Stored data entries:
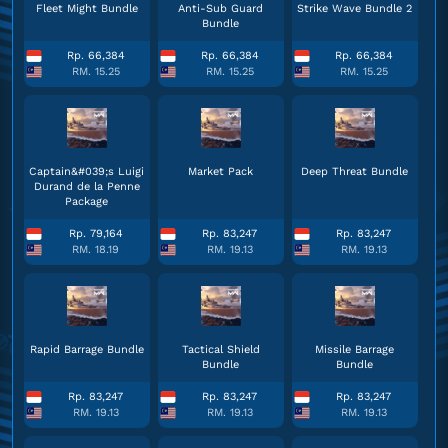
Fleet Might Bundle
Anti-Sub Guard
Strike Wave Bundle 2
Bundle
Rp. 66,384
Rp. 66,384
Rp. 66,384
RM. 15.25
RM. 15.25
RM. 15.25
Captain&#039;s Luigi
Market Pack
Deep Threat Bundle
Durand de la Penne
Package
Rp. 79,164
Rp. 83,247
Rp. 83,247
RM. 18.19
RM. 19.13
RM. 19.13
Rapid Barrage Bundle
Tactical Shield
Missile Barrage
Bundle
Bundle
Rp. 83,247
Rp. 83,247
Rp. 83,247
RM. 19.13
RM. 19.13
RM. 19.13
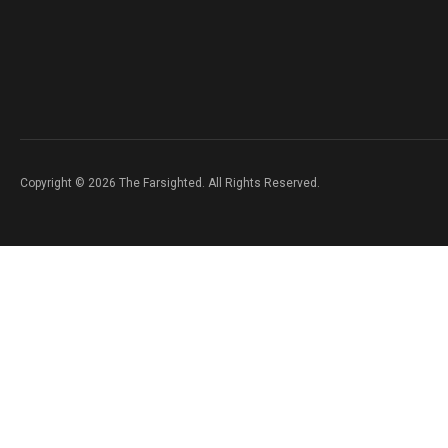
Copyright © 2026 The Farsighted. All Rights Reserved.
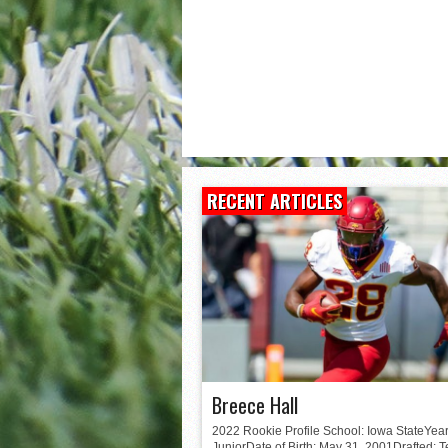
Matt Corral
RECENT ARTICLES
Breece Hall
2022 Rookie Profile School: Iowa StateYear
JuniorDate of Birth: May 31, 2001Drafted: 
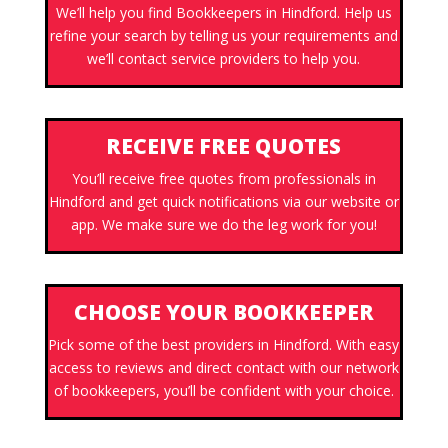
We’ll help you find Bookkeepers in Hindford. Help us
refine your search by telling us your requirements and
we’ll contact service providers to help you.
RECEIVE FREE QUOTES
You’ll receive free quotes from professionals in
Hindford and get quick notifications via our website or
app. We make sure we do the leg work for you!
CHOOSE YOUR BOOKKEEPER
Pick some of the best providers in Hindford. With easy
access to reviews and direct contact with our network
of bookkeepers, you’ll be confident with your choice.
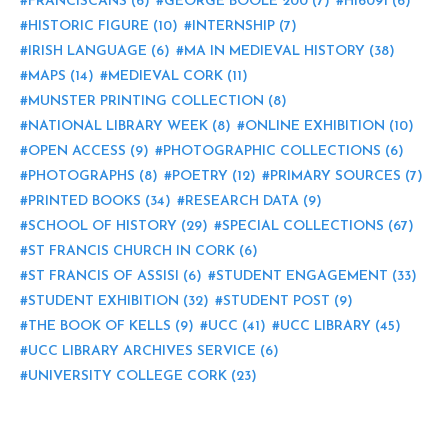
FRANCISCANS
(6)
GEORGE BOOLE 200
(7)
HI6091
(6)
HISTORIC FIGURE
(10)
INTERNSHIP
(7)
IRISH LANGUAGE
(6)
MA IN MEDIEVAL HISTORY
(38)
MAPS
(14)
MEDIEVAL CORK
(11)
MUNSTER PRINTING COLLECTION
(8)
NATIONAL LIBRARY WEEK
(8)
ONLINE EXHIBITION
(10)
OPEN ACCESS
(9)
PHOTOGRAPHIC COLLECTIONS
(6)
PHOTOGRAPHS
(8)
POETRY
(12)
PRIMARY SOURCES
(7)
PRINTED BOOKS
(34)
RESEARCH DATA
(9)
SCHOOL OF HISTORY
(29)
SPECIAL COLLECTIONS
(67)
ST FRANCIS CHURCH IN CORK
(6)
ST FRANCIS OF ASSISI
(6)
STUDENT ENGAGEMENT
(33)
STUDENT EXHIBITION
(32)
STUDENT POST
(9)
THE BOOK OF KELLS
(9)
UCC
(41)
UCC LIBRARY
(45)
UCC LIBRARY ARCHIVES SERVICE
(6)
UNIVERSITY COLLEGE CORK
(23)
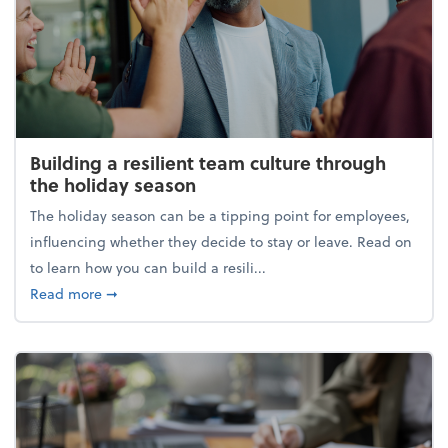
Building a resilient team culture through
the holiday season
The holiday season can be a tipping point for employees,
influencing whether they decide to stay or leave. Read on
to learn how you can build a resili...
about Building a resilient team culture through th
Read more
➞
* * *
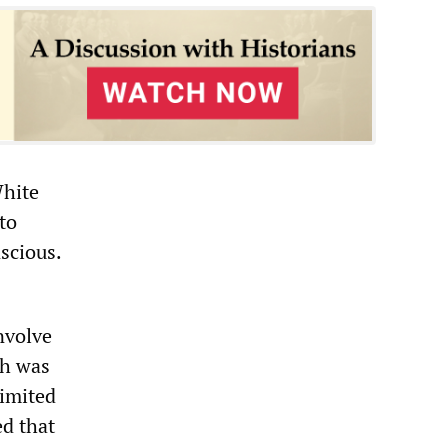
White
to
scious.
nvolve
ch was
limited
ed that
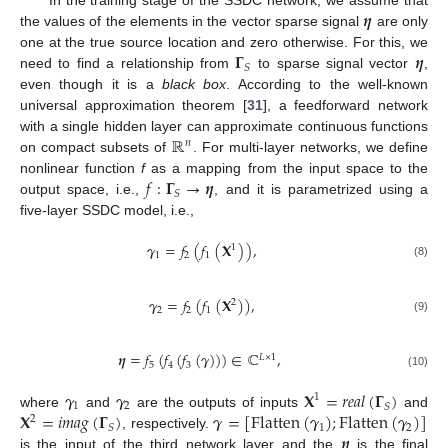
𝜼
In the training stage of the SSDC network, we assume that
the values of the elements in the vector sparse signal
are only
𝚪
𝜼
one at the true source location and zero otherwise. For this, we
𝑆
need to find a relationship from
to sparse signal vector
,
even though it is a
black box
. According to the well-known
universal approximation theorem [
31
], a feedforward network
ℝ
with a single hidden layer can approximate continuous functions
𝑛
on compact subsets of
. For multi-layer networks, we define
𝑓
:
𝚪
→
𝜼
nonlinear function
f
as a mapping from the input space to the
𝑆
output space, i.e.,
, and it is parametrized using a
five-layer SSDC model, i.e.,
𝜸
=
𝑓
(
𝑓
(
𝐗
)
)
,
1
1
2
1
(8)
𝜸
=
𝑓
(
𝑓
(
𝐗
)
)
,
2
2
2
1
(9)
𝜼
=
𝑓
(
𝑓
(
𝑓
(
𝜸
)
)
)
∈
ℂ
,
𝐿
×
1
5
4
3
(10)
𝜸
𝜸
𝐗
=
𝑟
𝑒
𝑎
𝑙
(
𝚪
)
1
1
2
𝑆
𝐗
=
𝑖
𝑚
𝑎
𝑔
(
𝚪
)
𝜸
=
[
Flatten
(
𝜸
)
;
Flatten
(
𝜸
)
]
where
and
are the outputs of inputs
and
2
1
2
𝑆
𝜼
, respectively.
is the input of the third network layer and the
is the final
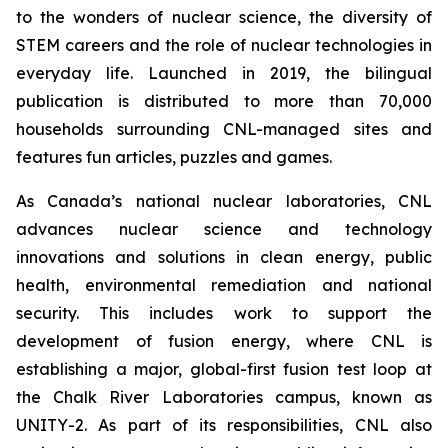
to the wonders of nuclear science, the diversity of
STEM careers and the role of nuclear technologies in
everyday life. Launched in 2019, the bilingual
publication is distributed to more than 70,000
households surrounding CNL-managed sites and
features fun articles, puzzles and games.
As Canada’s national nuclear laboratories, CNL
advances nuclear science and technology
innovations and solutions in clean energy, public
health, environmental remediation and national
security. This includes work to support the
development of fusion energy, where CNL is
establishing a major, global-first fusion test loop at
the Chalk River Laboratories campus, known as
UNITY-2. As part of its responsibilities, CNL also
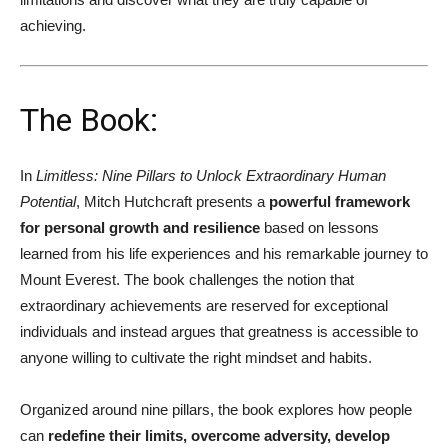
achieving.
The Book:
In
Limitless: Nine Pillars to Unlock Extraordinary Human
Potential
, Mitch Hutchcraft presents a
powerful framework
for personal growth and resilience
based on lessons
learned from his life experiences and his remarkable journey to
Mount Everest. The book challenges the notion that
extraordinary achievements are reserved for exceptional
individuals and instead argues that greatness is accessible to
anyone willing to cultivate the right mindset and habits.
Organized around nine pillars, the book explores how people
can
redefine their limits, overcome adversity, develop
---
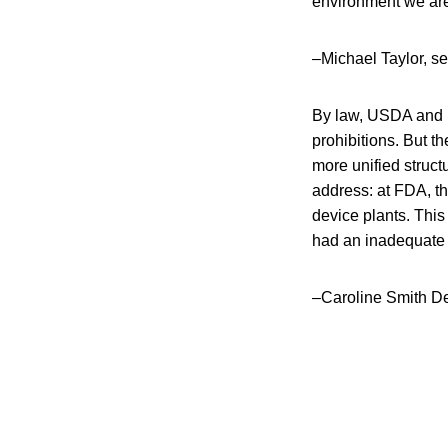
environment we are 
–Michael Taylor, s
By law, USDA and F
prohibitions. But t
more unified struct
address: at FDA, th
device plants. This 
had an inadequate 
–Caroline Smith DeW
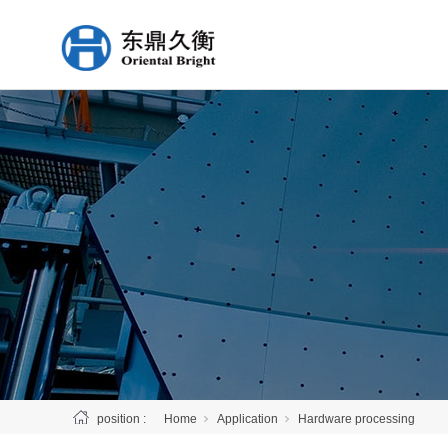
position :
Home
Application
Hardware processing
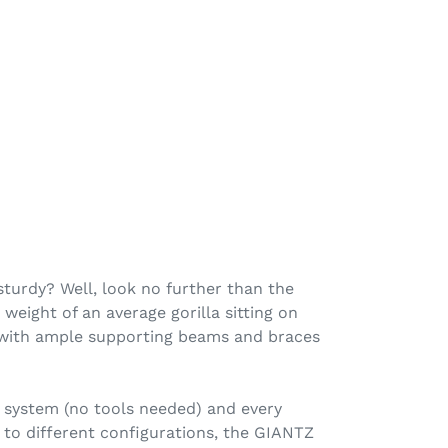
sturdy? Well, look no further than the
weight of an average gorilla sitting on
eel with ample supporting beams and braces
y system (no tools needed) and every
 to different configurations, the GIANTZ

• **Task details**: For each line in the records that contains the word "Building", make a copy.

• **Solution**:
Building a resilient team culture through
about Building a resilient team culture through th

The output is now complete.